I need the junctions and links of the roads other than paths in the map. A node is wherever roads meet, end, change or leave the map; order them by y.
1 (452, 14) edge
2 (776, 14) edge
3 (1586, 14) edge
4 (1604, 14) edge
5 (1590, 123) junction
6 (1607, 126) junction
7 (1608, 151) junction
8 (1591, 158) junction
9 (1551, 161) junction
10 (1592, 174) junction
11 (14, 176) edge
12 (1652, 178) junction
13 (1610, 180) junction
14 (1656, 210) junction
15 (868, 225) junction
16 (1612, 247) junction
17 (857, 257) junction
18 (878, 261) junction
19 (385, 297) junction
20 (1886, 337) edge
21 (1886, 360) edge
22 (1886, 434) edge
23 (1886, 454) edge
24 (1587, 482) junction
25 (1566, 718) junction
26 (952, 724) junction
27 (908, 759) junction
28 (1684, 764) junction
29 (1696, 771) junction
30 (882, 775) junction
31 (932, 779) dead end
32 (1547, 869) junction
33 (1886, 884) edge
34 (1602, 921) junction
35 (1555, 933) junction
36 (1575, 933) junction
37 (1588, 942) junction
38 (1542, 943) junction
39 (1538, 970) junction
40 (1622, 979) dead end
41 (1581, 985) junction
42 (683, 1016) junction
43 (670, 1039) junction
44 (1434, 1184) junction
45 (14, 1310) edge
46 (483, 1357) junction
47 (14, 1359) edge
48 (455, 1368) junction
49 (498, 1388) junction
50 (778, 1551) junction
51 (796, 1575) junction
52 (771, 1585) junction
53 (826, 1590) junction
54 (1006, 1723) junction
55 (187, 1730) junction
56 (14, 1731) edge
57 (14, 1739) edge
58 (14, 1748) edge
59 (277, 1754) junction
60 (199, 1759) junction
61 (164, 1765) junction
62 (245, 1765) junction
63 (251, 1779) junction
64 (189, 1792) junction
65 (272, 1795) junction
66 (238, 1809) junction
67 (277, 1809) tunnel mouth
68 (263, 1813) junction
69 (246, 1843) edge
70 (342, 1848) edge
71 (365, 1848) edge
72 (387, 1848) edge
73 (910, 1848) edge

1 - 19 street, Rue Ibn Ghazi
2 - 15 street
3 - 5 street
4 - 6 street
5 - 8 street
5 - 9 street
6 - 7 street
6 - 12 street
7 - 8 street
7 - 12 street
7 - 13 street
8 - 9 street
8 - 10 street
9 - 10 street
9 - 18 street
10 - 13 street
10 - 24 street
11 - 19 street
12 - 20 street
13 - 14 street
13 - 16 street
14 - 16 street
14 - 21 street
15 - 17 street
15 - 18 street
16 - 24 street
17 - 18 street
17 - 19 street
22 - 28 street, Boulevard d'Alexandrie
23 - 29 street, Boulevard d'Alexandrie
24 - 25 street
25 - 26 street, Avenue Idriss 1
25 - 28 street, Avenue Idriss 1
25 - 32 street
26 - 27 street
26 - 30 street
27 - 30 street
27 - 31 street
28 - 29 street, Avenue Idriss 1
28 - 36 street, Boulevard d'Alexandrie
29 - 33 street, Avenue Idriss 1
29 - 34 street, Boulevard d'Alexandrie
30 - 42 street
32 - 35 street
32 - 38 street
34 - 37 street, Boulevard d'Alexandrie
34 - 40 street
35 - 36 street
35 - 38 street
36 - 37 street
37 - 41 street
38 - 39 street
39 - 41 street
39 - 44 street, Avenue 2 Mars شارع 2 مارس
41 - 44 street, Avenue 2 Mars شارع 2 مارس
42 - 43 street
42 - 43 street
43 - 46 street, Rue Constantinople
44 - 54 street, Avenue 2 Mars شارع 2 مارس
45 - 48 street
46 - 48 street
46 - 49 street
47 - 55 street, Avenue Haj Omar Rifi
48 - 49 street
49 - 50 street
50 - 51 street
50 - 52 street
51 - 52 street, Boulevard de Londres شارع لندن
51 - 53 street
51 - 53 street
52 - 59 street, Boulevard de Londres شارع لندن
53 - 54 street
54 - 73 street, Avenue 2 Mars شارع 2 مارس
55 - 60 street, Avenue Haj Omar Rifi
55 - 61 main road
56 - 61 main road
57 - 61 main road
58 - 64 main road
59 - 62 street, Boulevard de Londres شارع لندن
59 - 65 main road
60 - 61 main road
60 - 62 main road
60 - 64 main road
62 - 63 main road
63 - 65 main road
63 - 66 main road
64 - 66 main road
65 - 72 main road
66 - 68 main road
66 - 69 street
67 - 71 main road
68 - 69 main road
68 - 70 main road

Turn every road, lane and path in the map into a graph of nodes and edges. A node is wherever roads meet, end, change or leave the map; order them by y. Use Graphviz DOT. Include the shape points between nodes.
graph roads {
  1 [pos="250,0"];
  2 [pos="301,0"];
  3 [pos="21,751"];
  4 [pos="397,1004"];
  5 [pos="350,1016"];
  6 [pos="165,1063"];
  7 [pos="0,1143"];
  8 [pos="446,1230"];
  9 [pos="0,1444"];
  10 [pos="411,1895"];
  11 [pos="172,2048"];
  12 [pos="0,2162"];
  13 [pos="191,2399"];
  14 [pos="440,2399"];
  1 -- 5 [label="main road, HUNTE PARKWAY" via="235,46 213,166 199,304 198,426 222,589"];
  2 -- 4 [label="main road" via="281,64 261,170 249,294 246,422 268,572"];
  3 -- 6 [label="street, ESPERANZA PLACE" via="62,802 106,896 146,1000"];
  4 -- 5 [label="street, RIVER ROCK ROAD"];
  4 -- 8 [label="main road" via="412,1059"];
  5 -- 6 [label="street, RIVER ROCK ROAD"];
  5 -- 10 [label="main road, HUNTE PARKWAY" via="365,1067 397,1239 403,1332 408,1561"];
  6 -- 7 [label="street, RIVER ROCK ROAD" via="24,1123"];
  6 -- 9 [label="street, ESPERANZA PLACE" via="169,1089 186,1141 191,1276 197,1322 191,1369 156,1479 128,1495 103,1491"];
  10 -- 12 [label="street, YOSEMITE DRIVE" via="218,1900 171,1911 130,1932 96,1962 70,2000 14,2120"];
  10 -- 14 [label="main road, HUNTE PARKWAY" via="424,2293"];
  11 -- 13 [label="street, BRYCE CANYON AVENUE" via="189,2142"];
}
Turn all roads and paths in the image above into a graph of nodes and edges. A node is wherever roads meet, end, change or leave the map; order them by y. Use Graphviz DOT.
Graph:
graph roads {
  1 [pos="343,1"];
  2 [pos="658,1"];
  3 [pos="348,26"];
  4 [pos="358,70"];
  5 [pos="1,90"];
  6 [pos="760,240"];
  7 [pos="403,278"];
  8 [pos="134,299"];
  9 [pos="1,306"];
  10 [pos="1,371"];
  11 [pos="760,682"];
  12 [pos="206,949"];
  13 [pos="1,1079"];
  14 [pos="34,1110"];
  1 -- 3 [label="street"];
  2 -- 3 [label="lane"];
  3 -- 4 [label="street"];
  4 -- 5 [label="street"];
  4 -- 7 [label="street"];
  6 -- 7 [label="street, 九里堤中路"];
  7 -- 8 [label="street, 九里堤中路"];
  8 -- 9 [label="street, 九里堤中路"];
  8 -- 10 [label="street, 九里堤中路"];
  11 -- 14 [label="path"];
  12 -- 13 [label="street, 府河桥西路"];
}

※

Given the data above, which lines hold the string "لندن"? Return them.

**Result of this task**
51 - 52 street, Boulevard de Londres شارع لندن
52 - 59 street, Boulevard de Londres شارع لندن
59 - 62 street, Boulevard de Londres شارع لندن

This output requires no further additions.